Fiber Optics

Bundles of hollow glass tubes, each no more than 1/200 of an inch, are threatening to remake the world. Fiber optics technology employs light signals to carry information, a vast improvement in power and efficiency over electricity. The applications opened up through fiber optics have already revolutionized telecommunications, and may have a similar effect in medicine, computers, television, and other industries.

So how can a hollow tube carry information, let alone hundreds of megabytes worth of it? Information that needs to be sent is first converted into a light signal with a fiber optics transmitter, which can rely on one or a number of light wavelengths, or colors. The light then travels along the inside of the tube, remaining inside due to a physical property called total internal reflection, sometimes up to 100 miles before the need for regeneration.

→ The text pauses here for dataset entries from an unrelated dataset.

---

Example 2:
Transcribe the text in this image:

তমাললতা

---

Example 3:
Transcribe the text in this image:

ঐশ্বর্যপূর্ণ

Applications of Fiber Optics

Now a $30 billion-a-year industry, fiber optics finds uses in a wide variety of applications. The most widely-used function for fiber optics in the modern world is in telecommunications. Most long-range telephone conversations rely on fiber optics in some way, and the reliance on the technology is only growing.

Fiber optics promises to spread to other methods of transmitting data. Major initiatives are planned to employ fiber optics for cable television and internet service connected directly to the home. Initial costs for the consumer may be high, but the immense improvement in service and the lower upkeep costs will keep the technology attractive. In fact, fiber optics is already used by major companies to transmit the sum total of the data used for television and the Internet; it is merely a further step to extend the technology directly to the home.

The transmission of light through optical fibers can also find direct use, instead of as intermediary for sending digital information. Modern medicine has become increasingly reliant on the endoscope, an image-transmission scope that uses fiber optics to see inside the body with minimally invasive surgery. The technology has also found use for scopes in other industries and as a lighting source.

Technology of Fiber Optics

The Nobel Prize in Physics awarded in 2005 for work in optics highlights the tremendous interest in that subject area within scientific circles. A large part of this is due to its relevance to digital communication and the great demand for better data-transmission techniques. Fiber optics have long been considered revolutionary in the world of communications and researchers have every motivation to seek out the next big improvement.

One particular feat intriguingly combined multiple uses of fiber optics technology. In 2001, doctors in New York removed the gall bladder of an elderly woman in Strasbourg, France, which has been coined the Lindbergh Operation. The operation relied both on an endoscope and the transmission of the signal by fiber optics.

The data transmission capability of fiber optics has reached stunning heights. In 1998, Bell Labs conducted an experiment with a soliton laser in which they were able to transmit 100 simultaneous optical signals, each with a transmission capacity of 10 gigabytes per second. This theoretically allows a single optical fiber to carry a terabyte of data per second, a mind-boggling rate. Fiber optics' sheer capacity for data transmission is a clear demonstration of its future power.